Depuis 1782, Bangkok est la capitale de la Thaïlande. Son agglomération dépasse aujourd’hui les 11,4 millions d’habitants (2025), même si la ville administrative au sens strict n’en compte qu’environ 5 millions : la différence tient aux millions de navetteurs qui vivent dans les provinces voisines et travaillent chaque jour dans la capitale, portant la population diurne réelle à plus de 15 millions de personnes.
Histoire de Bangkok : d’un village de pêcheurs à la capitale du royaume
La ville a été fondée au XIVe siècle. Au début, elle n’était qu’un modeste village d’agriculteurs et de pêcheurs, mais elle s’est vite développée grâce à la rivière Chao Phraya qui la traverse et qui en fait aujourd’hui encore l’un des principaux axes de circulation de la ville.
Le débit de cette rivière a changé au fil des années, divisant la ville en deux : la partie occidentale est devenue une île.
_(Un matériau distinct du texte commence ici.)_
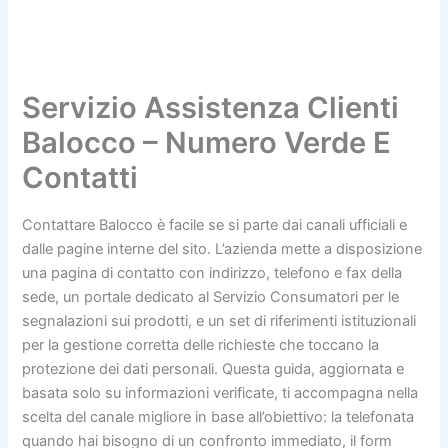
Servizio Assistenza Clienti
Balocco – Numero Verde E
Contatti
Contattare Balocco è facile se si parte dai canali ufficiali e
dalle pagine interne del sito. L’azienda mette a disposizione
una pagina di contatto con indirizzo, telefono e fax della
sede, un portale dedicato al Servizio Consumatori per le
segnalazioni sui prodotti, e un set di riferimenti istituzionali
per la gestione corretta delle richieste che toccano la
protezione dei dati personali. Questa guida, aggiornata e
basata solo su informazioni verificate, ti accompagna nella
scelta del canale migliore in base all’obiettivo: la telefonata
quando hai bisogno di un confronto immediato, il form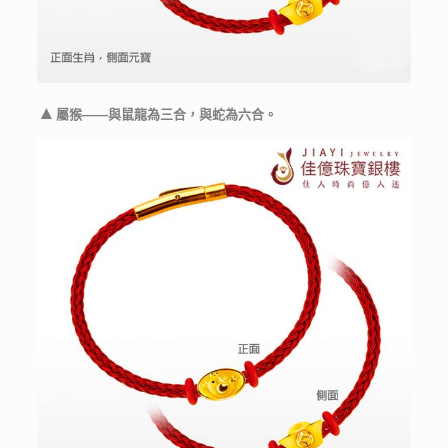
▲
屬猴——與鼠龍為三合，與蛇為六合。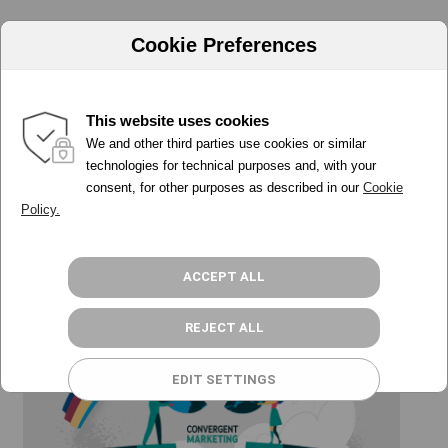
Cookie Preferences
This website uses cookies
base de datos de acuerdo
We and other third parties use cookies or similar
PORQUÉ ADA
technologies for technical purposes and, with your
rgpd
consent, for other purposes as described in our
Cookie
HERRAMIENTAS
Policy.
PRECIOS
PROGRAMA PARTNER
RECURSOS
ACCEPT ALL
ACCESO
REJECT ALL
REGÍSTRATE GRATIS
EDIT SETTINGS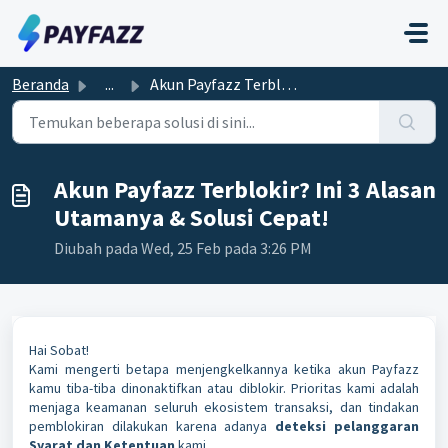
Lewatkan ke konten utama
Beranda
...
Akun Payfazz Terblokir? Ini 3 Alasan Utamanya & Solus...
Akun Payfazz Terblokir? Ini 3 Alasan
Utamanya & Solusi Cepat!
Diubah pada Wed, 25 Feb pada 3:26 PM
Hai Sobat!
Kami mengerti betapa menjengkelkannya ketika akun Payfazz
kamu tiba-tiba dinonaktifkan atau diblokir. Prioritas kami adalah
menjaga keamanan seluruh ekosistem transaksi, dan tindakan
pemblokiran dilakukan karena adanya
deteksi pelanggaran
Syarat dan Ketentuan
kami.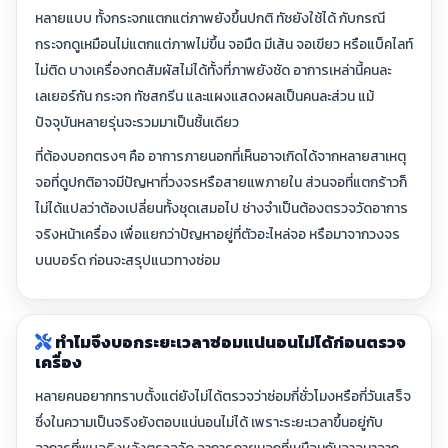
หลายแบบ ทั้งกระจกแตกแต่ภาพยังขึ้นปกติ ทัชยังใช้ได้ กับกรณี
กระจกดูเหมือนไม่แตกแต่ภาพไม่ขึ้น จอมืด มีเส้น จอเขียว หรือแบ็คไลท์
ไม่ติด บางเครื่องกดสัมผัสไม่ได้ทั้งที่ภาพยังชัด อาการเหล่านี้คนละ
เลเยอร์กัน กระจก ทัชสกรีน และแผงแสดงผลเป็นคนละส่วน แม้
ปัจจุบันหลายรุ่นจะรวมมาเป็นชิ้นเดียว
ที่ต้องบอกตรงๆ คือ อาการภายนอกที่เห็นอาจเกิดได้จากหลายสาเหตุ
จอที่ดูปกติอาจมีปัญหาที่วงจรหรือสายแพภายใน ส่วนจอที่แตกร้าวก็
ไม่ได้แปลว่าต้องเปลี่ยนทั้งชุดเสมอไป ช่างจำเป็นต้องตรวจวัดอาการ
จริงหน้าเครื่อง เพื่อแยกว่าปัญหาอยู่ที่ตัวอะไหล่จอ หรือมาจากวงจร
บนบอร์ด ก่อนจะสรุปแนวทางซ่อม
ทำไมจึงบอกระยะเวลาซ่อมแน่นอนไม่ได้ก่อนตรวจ
เครื่อง
หลายคนอยากทราบตั้งแต่ยังไม่ได้ตรวจว่าซ่อมกี่ชั่วโมงหรือกี่วันเสร็จ
ซึ่งในความเป็นจริงยังตอบแน่นอนไม่ได้ เพราะระยะเวลาขึ้นอยู่กับ
อาการที่พบจริงหลังตรวจวัด อาการภายนอกที่เหมือนกันอาจมาจาก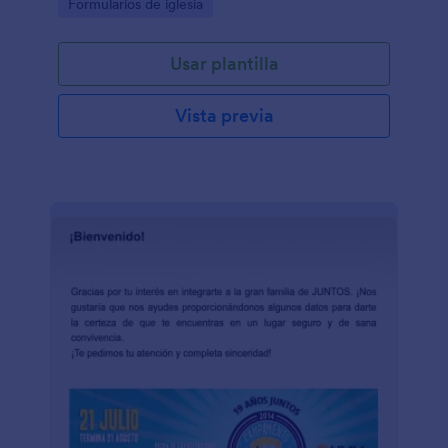
Go to Category:
Formularios de iglesia
Usar plantilla
Vista previa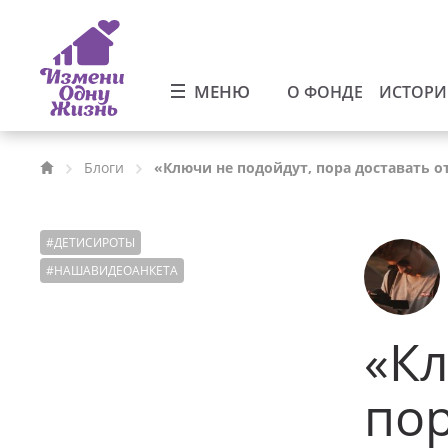
МЕНЮ
О ФОНДЕ
ИСТОР
Блоги
«Ключи не подойдут, пора доставать о
#
ДЕТИСИРОТЫ
#
НАШАВИДЕОАНКЕТА
«Кл
пор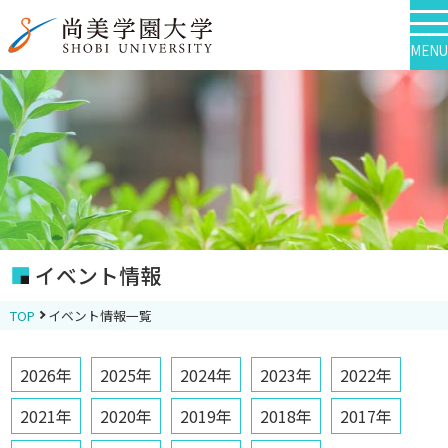
MENU
イベント情報
TOP
イベント情報一覧
2026年
2025年
2024年
2023年
2022年
2021年
2020年
2019年
2018年
2017年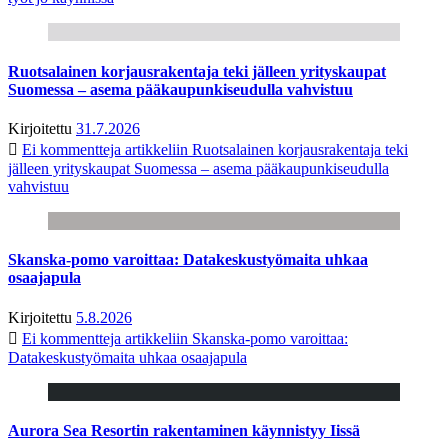
Ruotsalainen korjausrakentaja teki jälleen yrityskaupat
Suomessa – asema pääkaupunkiseudulla vahvistuu
Kirjoitettu
31.7.2026
Ei kommentteja
artikkeliin Ruotsalainen korjausrakentaja teki
jälleen yrityskaupat Suomessa – asema pääkaupunkiseudulla
vahvistuu
Skanska-pomo varoittaa: Datakeskustyömaita uhkaa
osaajapula
Kirjoitettu
5.8.2026
Ei kommentteja
artikkeliin Skanska-pomo varoittaa:
Datakeskustyömaita uhkaa osaajapula
Aurora Sea Resortin rakentaminen käynnistyy Iissä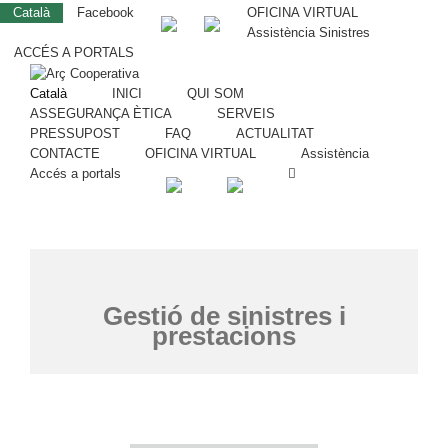
Català
Facebook
OFICINA VIRTUAL
Assistència Sinistres
ACCÉS A PORTALS
Català
INICI
QUI SOM
ASSEGURANÇA ÈTICA
SERVEIS
PRESSUPOST
FAQ
ACTUALITAT
CONTACTE
OFICINA VIRTUAL
Assistència
Accés a portals
Gestió de sinistres i
prestacions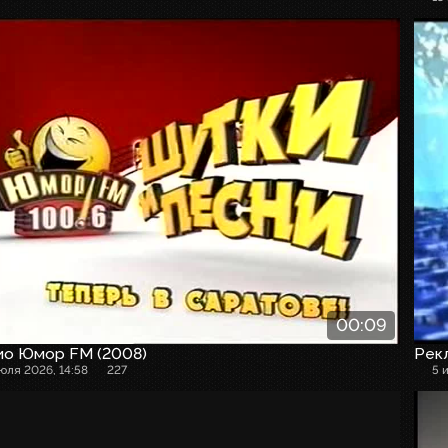
00:09
ио Юмор FM (2008)
Рекл
июля 2026, 14:58
227
5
Le nom « Bangkok » vient d’ailleurs de là, car à l’époque, les gens l’appelaient le village de l’île (Bang Ko).
Le village de l’île a profité de la proximité d’Ayutthaya, la capitale de la Thaïlande de l’époque, pour dynamiser son commerce maritime et ainsi prospérer. Très vite, la ville est devenue l’une des plus importantes du pays.
Après la destruction d’Ayutthaya par les Birmans en 1767, c’est Thonburi, situé sur la rive ouest de la Chao Phraya, qui devient brièvement la capitale du royaume sous le règne du roi Taksin. Quinze années plus tard, en 1782, le général Chao Phraya Chakri accède au trône sous le nom de Rama Ier et transfère la capitale sur la rive est du fleuve : c’est la naissance de Bangkok telle qu’on la connaît, et le début de la dynastie Chakri qui règne toujours sur la Thaïlande aujourd’hui.
Bangkok face au risque climatique : une capitale qui s’enfonce
Construite sur d’anciens marécages, Bangkok s’affaisse d’un à deux centimètres par an, un phénomène qui s’ajoute à la montée du niveau du golfe de Thaïlande. Plusieurs spécialistes évoquent le risque d’une inondation majeure entre 2030 et 2034 si les efforts d’adaptation ne sont pas renforcés, et la ville a déjà connu des épisodes de crues significatifs ces dernières années, notamment liés au passage de tempêtes tropicales qui accentuent la pression sur les systèmes de digues et de pompage.
Face à ce constat, l’hypothèse d’un déménagement partiel de la capitale — à l’image de l’Indonésie qui a créé Nusantara pour remplacer Jakarta, confrontée à des problèmes similaires — revient régulièrement dans le débat public thaïlandais, même si aucune décision officielle n’a été prise à ce jour. L’idée la plus discutée reste une délocalisation progressive de certaines administrations plutôt qu’un transfert complet et brutal. De quoi rappeler que si Bangkok reste la vitrine incontournable du pays pour des décennies encore, son avenir géographique à très long terme n’est pas gravé dans le marbre.
Particularités de la capitale de la Thaïlande
Selon le Guinness des records, Bangkok, de son nom complet « Krung Thep Mahanakhon Amon Rattanakosin Mahinthara Ayuthaya Mahadilok Phop Noppharat Ratchathani Burirom Udomratchaniwet Mahasathan Amon Piman Awatan Sathit Sakkathattiya Witsanukam Prasit », détient le record du nom de ville le plus long du monde. Dans la vie quotidienne, les Thaïlandais eux-mêmes n’utilisent jamais ce nom complet : ils disent simplement « Krung Thep » (la ville des anges), tandis que le nom « Bangkok » reste presque exclusivement réservé aux étrangers et aux cartes internationales.
Traduit en français, ce nom cérémoniel donne à peu près : « la ville des anges, la grande ville, la résidence du Bouddha d’émeraude, la ville imprenable du dieu Indra, la grande capitale du monde ciselée de neuf pierres précieuses, la ville heureuse, la généreuse dans l’énorme Palais Royal pareil à la demeure céleste, le règne du dieu réincarné, la ville dédiée à Indra et construite par Vishnukarn ».
Autre particularité administrative : Bangkok est à la fois une ville et l’une des 77 provinces du pays, mais avec un statut spécial unique en Thaïlande. Contrairement aux 76 autres provinces, dirigées par des gouverneurs nommés par le ministère de l’Intérieur, Bangkok élit son propre gouverneur au suffrage universel, un peu à la manière d’un maire de grande métropole occidentale. Cette autonomie politique reflète le poids économique et démographique disproportionné de la capitale, qui concentre à elle seule près d’un quart du PIB national.